++++ INFORMATION PROVIDED ++++

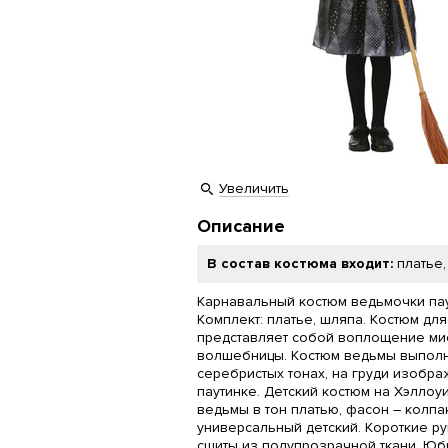
Увеличить
Описание
В состав костюма входит:
платье
Карнавальный костюм ведьмочки пау
Комплект: платье, шляпа. Костюм дл
представляет собой воплощение ми
волшебницы. Костюм ведьмы выполн
серебристых тонах, на груди изобра
паутинке. Детский костюм на Хэлло
ведьмы в тон платью, фасон – колпа
универсальный детский. Короткие ру
сшиты из полупрозрачной ткани. Юб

++++

WHAT THE TASK ASKS.
Quote the listing above in full, except for the pictures.

ANSWER TO THE PROBLEM.
Увеличить
Описание
В состав костюма входит:
платье
Карнавальный костюм ведьмочки пау
Комплект: платье, шляпа. Костюм дл
представляет собой воплощение ми
волшебницы. Костюм ведьмы выполн
серебристых тонах, на груди изобра
паутинке. Детский костюм на Хэлло
ведьмы в тон платью, фасон – колпа
универсальный детский. Короткие ру
сшиты из полупрозрачной ткани. Юб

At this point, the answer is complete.